Research into lithium air batteries which fundamentally promise a 10 to 20 times higher energy density has, contrary to earlier expectations, not yet reached a stage where absolutely dependable results can be calculated. With all thoughts on batteries, there still remains the Damocles sword of the »required raw materials« (copper, cobalt, lithium, rare earths).

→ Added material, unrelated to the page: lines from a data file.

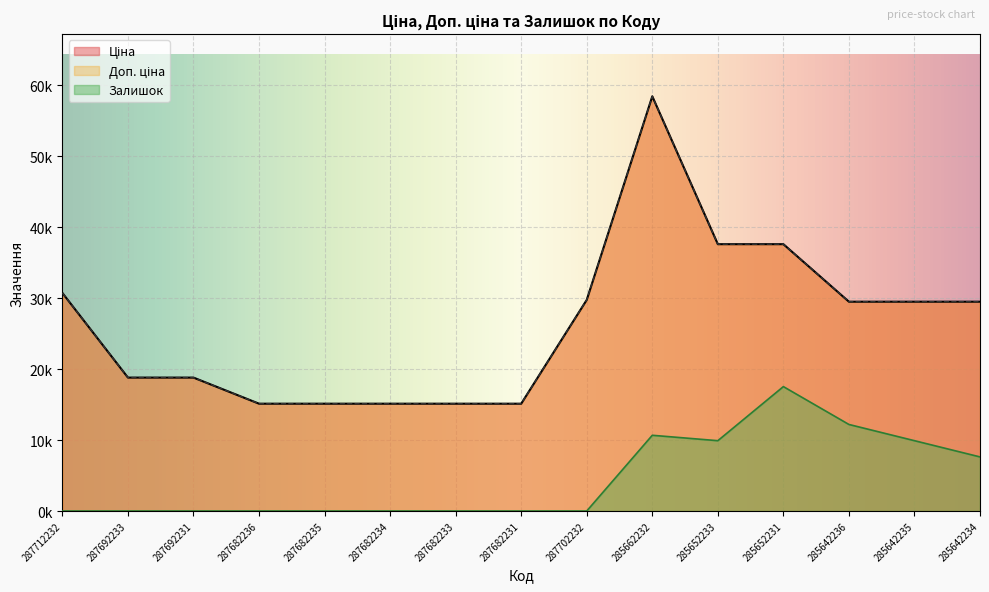

Rank the series at 287682235 from lowest to highest value.

Залишок, Ціна, Доп. ціна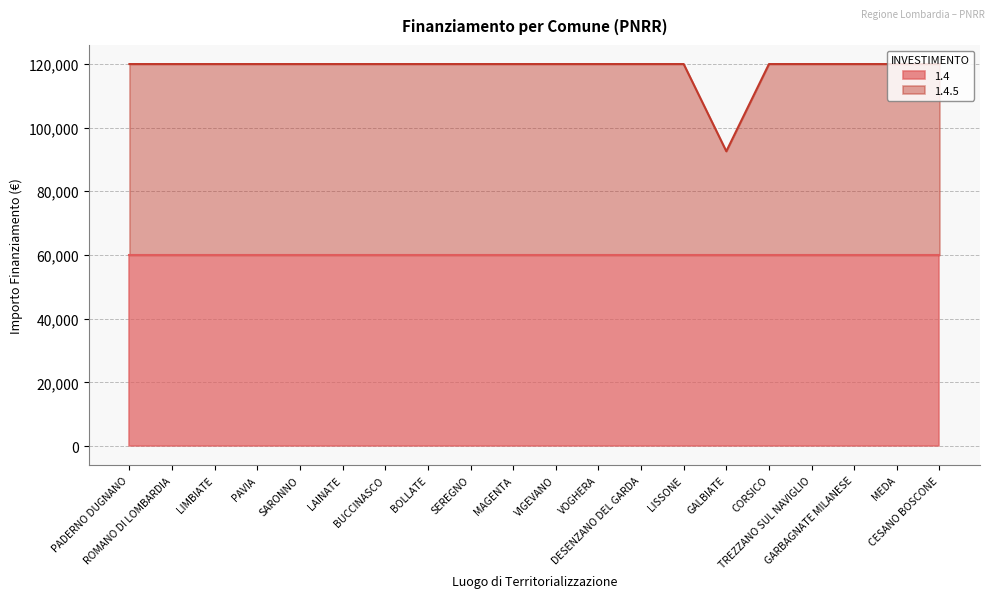

How many points are lower than both their immediate neighbors (excluding endpoints)?

1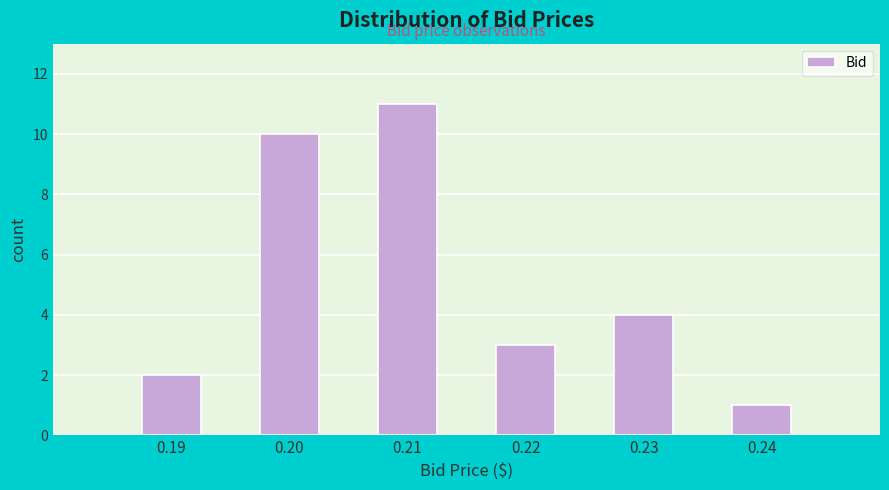

Reading left to right, list all the values displayed in this chart.

2	10	11	3	4	1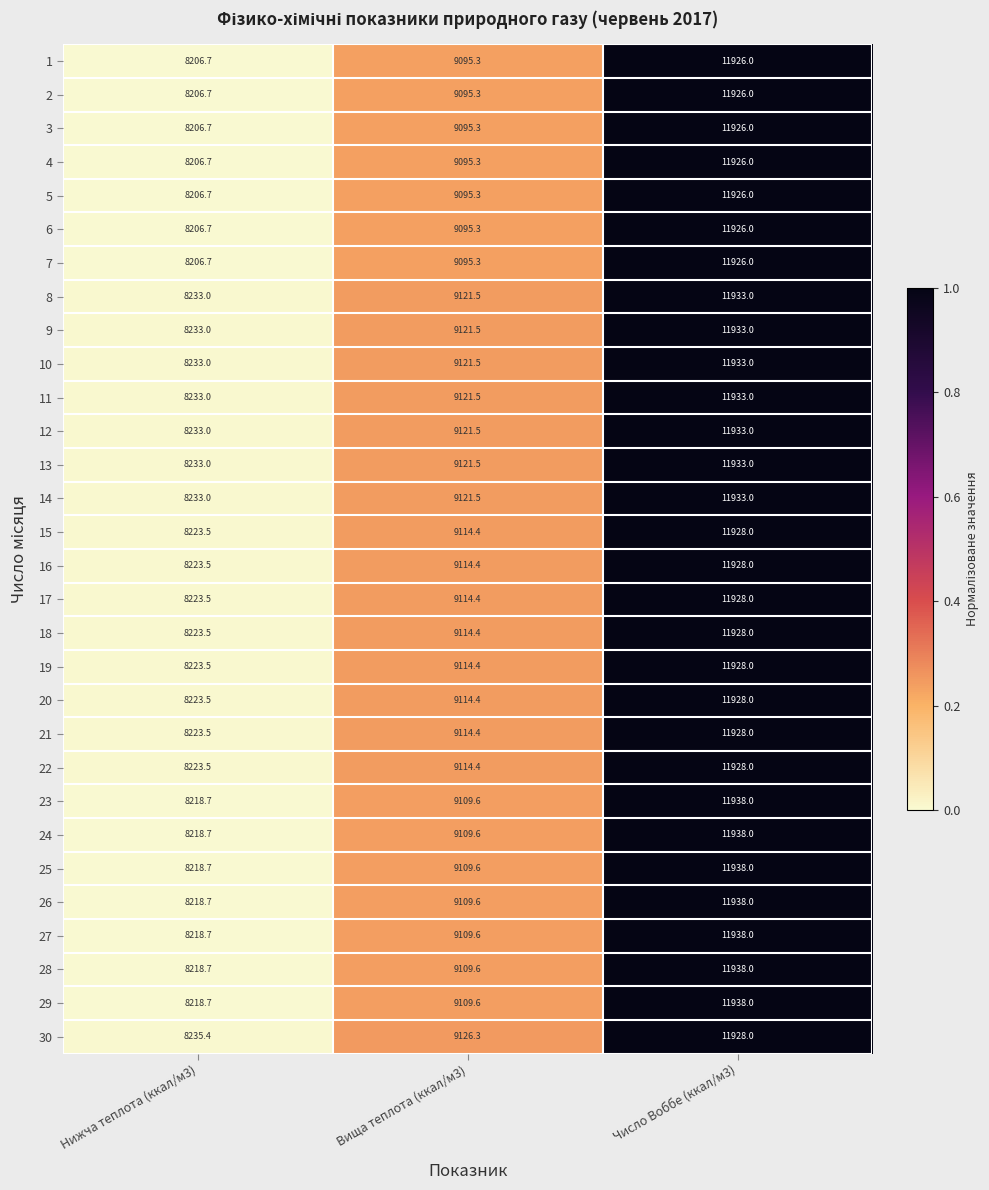

What is the spread (max minus min) of values at Нижча теплота (ккал/м3)?

28.7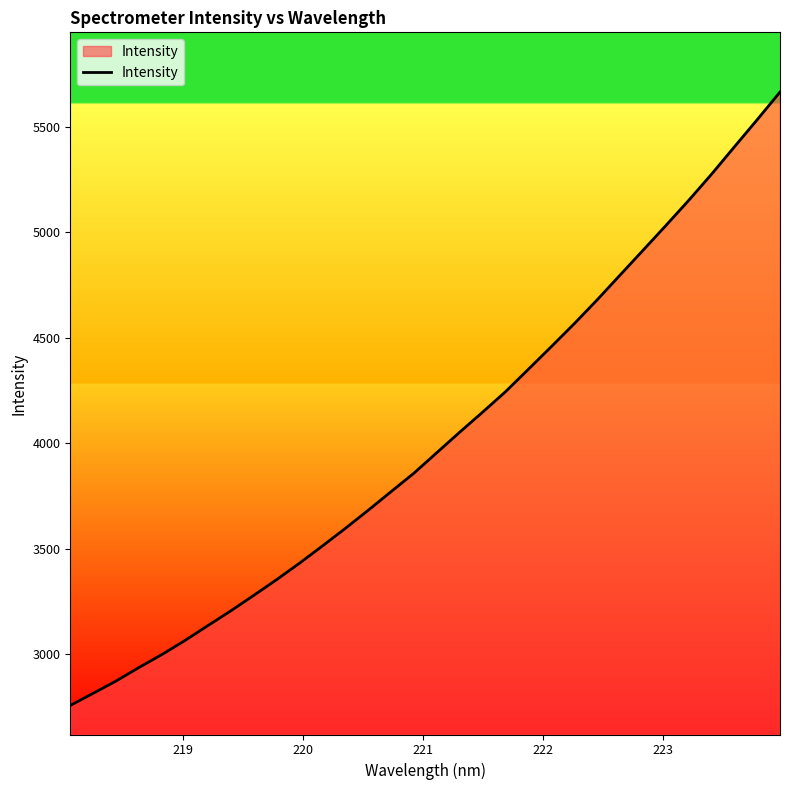

What is the smallest value displayed?

2755.8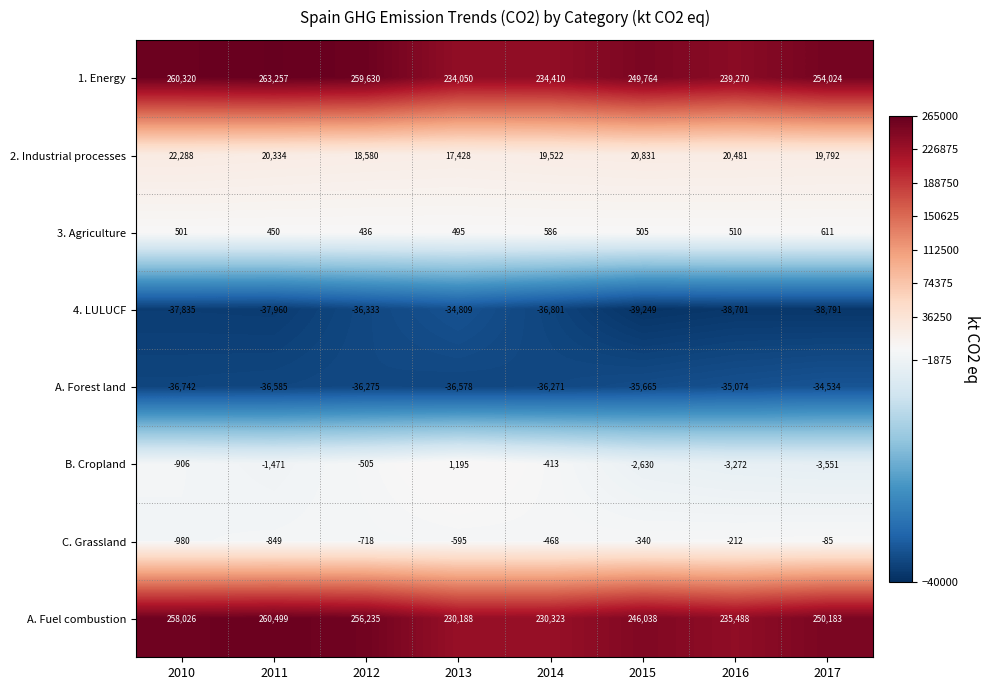

At which category is the sum across all series the highest?

2011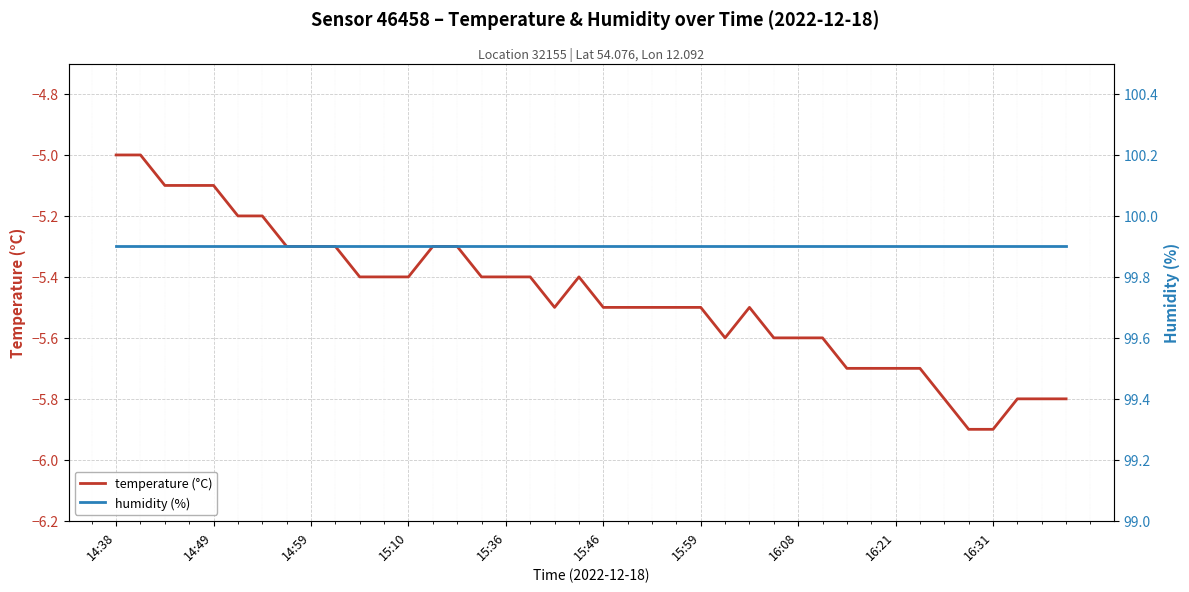

What is the spread (max minus min) of values at 13?

105.2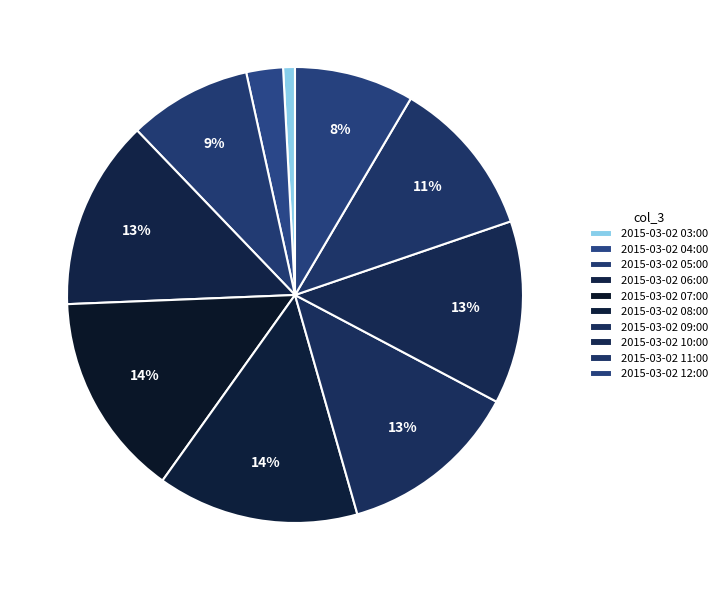

Between 2015-03-02 09:00 and 2015-03-02 11:00, which is larger?

2015-03-02 09:00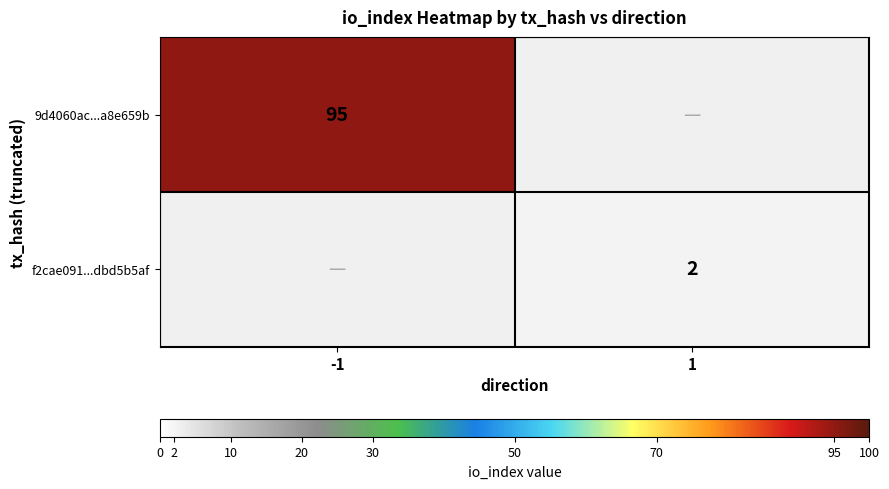

True or false: 9d4060ac...a8e659b has a value of 141 at -1.

False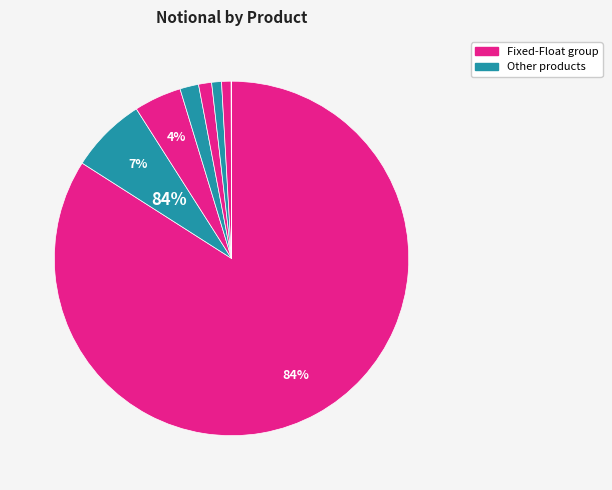

To the nearest percent, what is the average slice percentage?

12%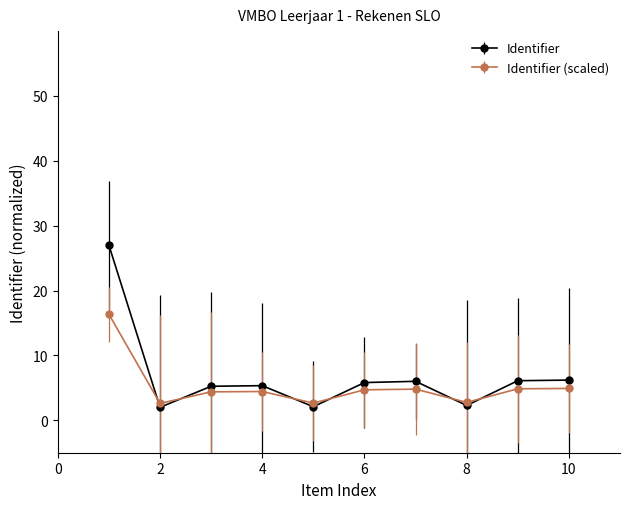

List the series in order of their peak value, lowest first.

Identifier (scaled), Identifier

Thus, everyone ends in a trap situation whereby the fossil fuel fed diesel engine is realistically seen as a dead end and the electromotor as »the« solution. This is a trap because the electromotor cannot really deliver the goods because of the battery dilemma, at least in the middle and higher power ranges. But maybe the prophet doesn’t have to go to the mountain, but the mountain to the prophet this time! Translated, this means we need completely new ideas instead of simply adjusting the »old« central machine, the tractor, to fit changing conditions. Here, we’re talking about automated large-scale machinery with a central electrical current supply, but also about battery powered robot swarms for the lighter, more precise jobs. Ultimately, the real hit would be a coordinated design to meet such requirements. There exist apparently »crazy« designs from the Braunschweig Agricultural Engineering Institute showing machinery suspended from overhead cables. Bound with the concept of controlled field traffic, this might not, after all, be a Utopian vision. However, the »frequency« on the field surface would be low. Another idea is installation on headlands of central electricity supply points whereby machinery could pull the necessary cable behind as in currently used irrigation systems. However, all these concepts take for granted that the supplied electricity would be generated in a »green« way, otherwise emissions would only be transferred from one location to another.
Were it not for the emission dilemma, there would be no need for an alternative to the diesel engine. Were it not for the battery dilemma, absolutely no alternative would be in sight for electrification of all fieldwork. Alone in this double »were« we can see why the concepts of the developers have not found faster acceptance in practice. Fossil raw materials are to date still far too cheap. And the advantages of electromotors with their power characteristics, precise management and integration in digital concepts, but also regarding reductions in emissions, noise or oil losses, are probably only realisable over the longer term with smaller machines, or robot swarms. Development time could be reduced if a central electricity supply could be installed in fields. An option for larger machinery remains the e-drive via fuel cells. Here, developments in the truck segment (Iveco, Daimler/Volvo) are just picking-up speed. Agricultural engineering could link-up. Technically seen though, the simplest way ahead is still the modified diesel engine powered by methane or synthetic fuels.